Dataset entries:

____________________

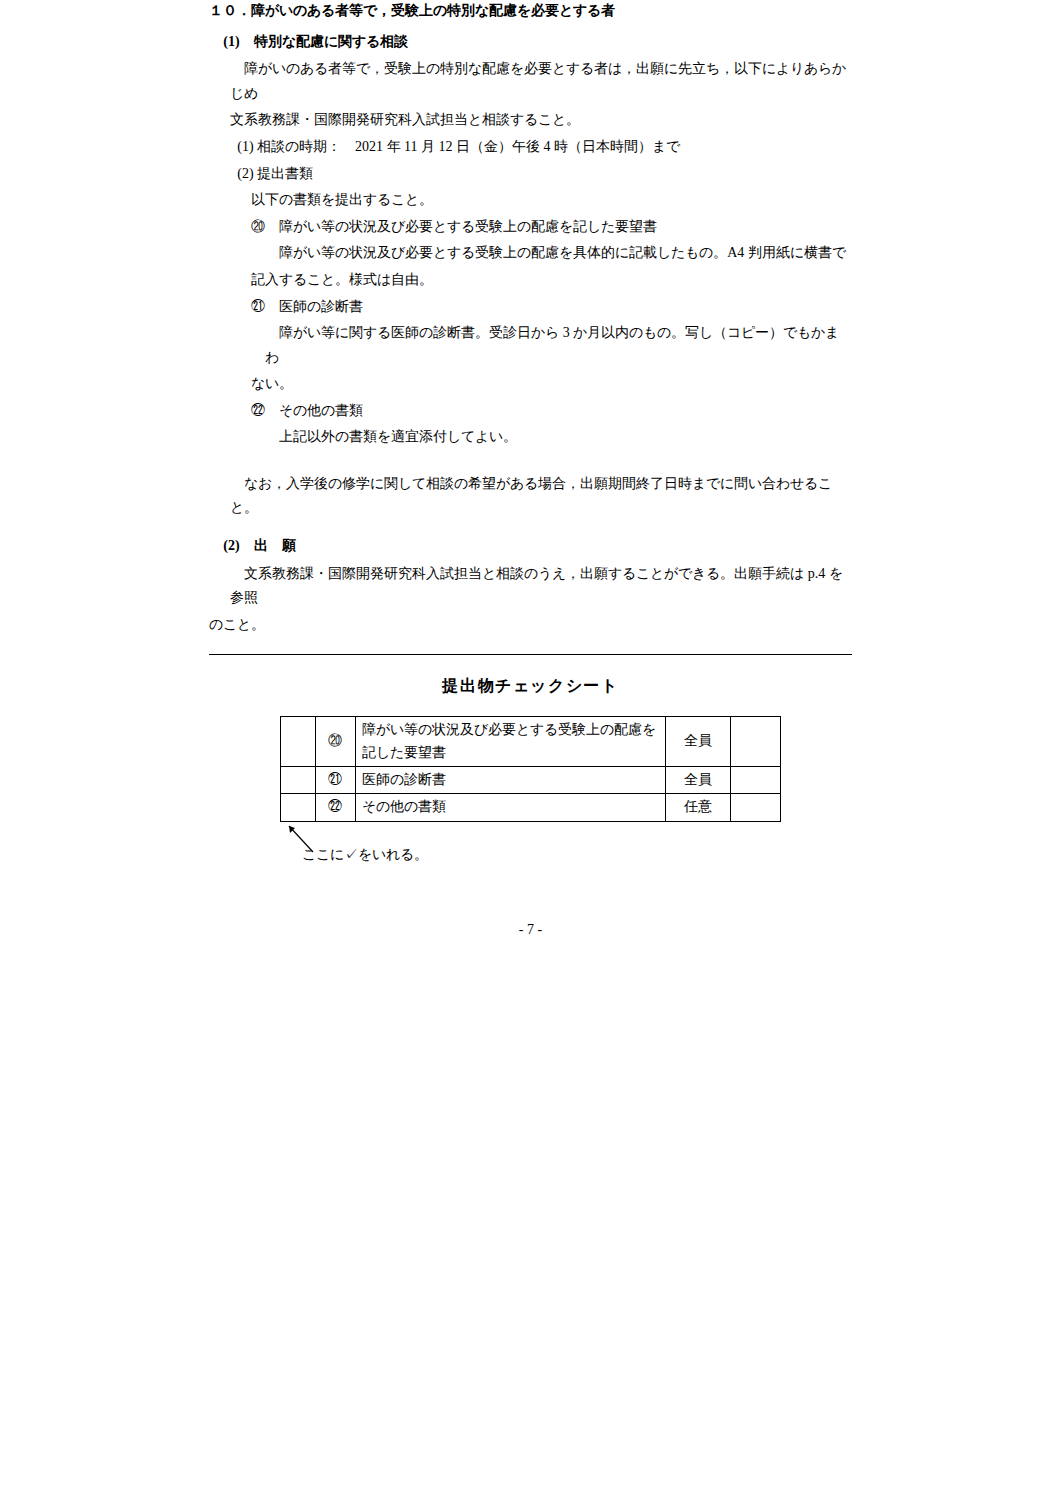１０．障がいのある者等で，受験上の特別な配慮を必要とする者
(1)　特別な配慮に関する相談
障がいのある者等で，受験上の特別な配慮を必要とする者は，出願に先立ち，以下によりあらかじめ
文系教務課・国際開発研究科入試担当と相談すること。
(1) 相談の時期：　2021 年 11 月 12 日（金）午後 4 時（日本時間）まで
(2) 提出書類
以下の書類を提出すること。
⑳　障がい等の状況及び必要とする受験上の配慮を記した要望書
障がい等の状況及び必要とする受験上の配慮を具体的に記載したもの。A4 判用紙に横書で
記入すること。様式は自由。
㉑　医師の診断書
障がい等に関する医師の診断書。受診日から 3 か月以内のもの。写し（コピー）でもかまわ
ない。
㉒　その他の書類
上記以外の書類を適宜添付してよい。
なお，入学後の修学に関して相談の希望がある場合，出願期間終了日時までに問い合わせること。
(2)　出　願
文系教務課・国際開発研究科入試担当と相談のうえ，出願することができる。出願手続は p.4 を参照
のこと。
提出物チェックシート
| | ⑳ | 障がい等の状況及び必要とする受験上の配慮を記した要望書 | 全員 | |
| | ㉑ | 医師の診断書 | 全員 | |
| | ㉒ | その他の書類 | 任意 | |
ここに✓をいれる。
- 7 -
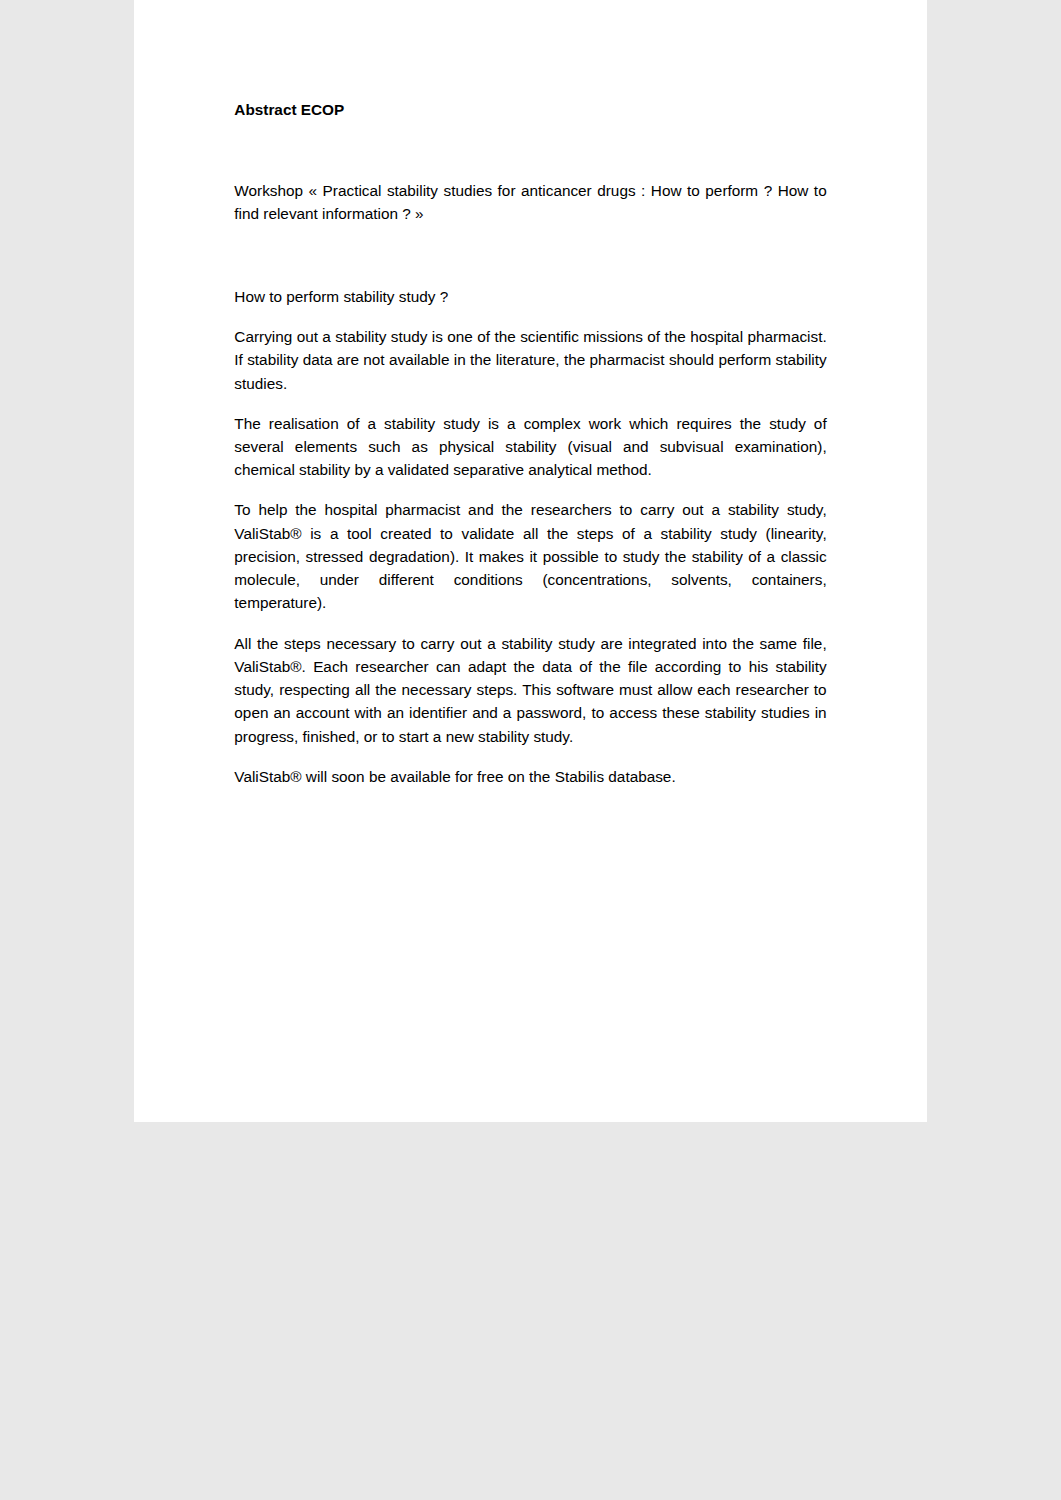Abstract ECOP
Workshop « Practical stability studies for anticancer drugs : How to perform ? How to find relevant information ? »
How to perform stability study ?
Carrying out a stability study is one of the scientific missions of the hospital pharmacist. If stability data are not available in the literature, the pharmacist should perform stability studies.
The realisation of a stability study is a complex work which requires the study of several elements such as physical stability (visual and subvisual examination), chemical stability by a validated separative analytical method.
To help the hospital pharmacist and the researchers to carry out a stability study, ValiStab® is a tool created to validate all the steps of a stability study (linearity, precision, stressed degradation). It makes it possible to study the stability of a classic molecule, under different conditions (concentrations, solvents, containers, temperature).
All the steps necessary to carry out a stability study are integrated into the same file, ValiStab®. Each researcher can adapt the data of the file according to his stability study, respecting all the necessary steps. This software must allow each researcher to open an account with an identifier and a password, to access these stability studies in progress, finished, or to start a new stability study.
ValiStab® will soon be available for free on the Stabilis database.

____________________

**Task statement:**
An exact copy of every line above is needed, without the images.

**Response to this task:**
１０．障がいのある者等で，受験上の特別な配慮を必要とする者
(1)　特別な配慮に関する相談
障がいのある者等で，受験上の特別な配慮を必要とする者は，出願に先立ち，以下によりあらかじめ
文系教務課・国際開発研究科入試担当と相談すること。
(1) 相談の時期：　2021 年 11 月 12 日（金）午後 4 時（日本時間）まで
(2) 提出書類
以下の書類を提出すること。
⑳　障がい等の状況及び必要とする受験上の配慮を記した要望書
障がい等の状況及び必要とする受験上の配慮を具体的に記載したもの。A4 判用紙に横書で
記入すること。様式は自由。
㉑　医師の診断書
障がい等に関する医師の診断書。受診日から 3 か月以内のもの。写し（コピー）でもかまわ
ない。
㉒　その他の書類
上記以外の書類を適宜添付してよい。
なお，入学後の修学に関して相談の希望がある場合，出願期間終了日時までに問い合わせること。
(2)　出　願
文系教務課・国際開発研究科入試担当と相談のうえ，出願することができる。出願手続は p.4 を参照
のこと。
提出物チェックシート
| | ⑳ | 障がい等の状況及び必要とする受験上の配慮を記した要望書 | 全員 | |
| | ㉑ | 医師の診断書 | 全員 | |
| | ㉒ | その他の書類 | 任意 | |
ここに✓をいれる。
- 7 -
Abstract ECOP
Workshop « Practical stability studies for anticancer drugs : How to perform ? How to find relevant information ? »
How to perform stability study ?
Carrying out a stability study is one of the scientific missions of the hospital pharmacist. If stability data are not available in the literature, the pharmacist should perform stability studies.
The realisation of a stability study is a complex work which requires the study of several elements such as physical stability (visual and subvisual examination), chemical stability by a validated separative analytical method.
To help the hospital pharmacist and the researchers to carry out a stability study, ValiStab® is a tool created to validate all the steps of a stability study (linearity, precision, stressed degradation). It makes it possible to study the stability of a classic molecule, under different conditions (concentrations, solvents, containers, temperature).
All the steps necessary to carry out a stability study are integrated into the same file, ValiStab®. Each researcher can adapt the data of the file according to his stability study, respecting all the necessary steps. This software must allow each researcher to open an account with an identifier and a password, to access these stability studies in progress, finished, or to start a new stability study.
ValiStab® will soon be available for free on the Stabilis database.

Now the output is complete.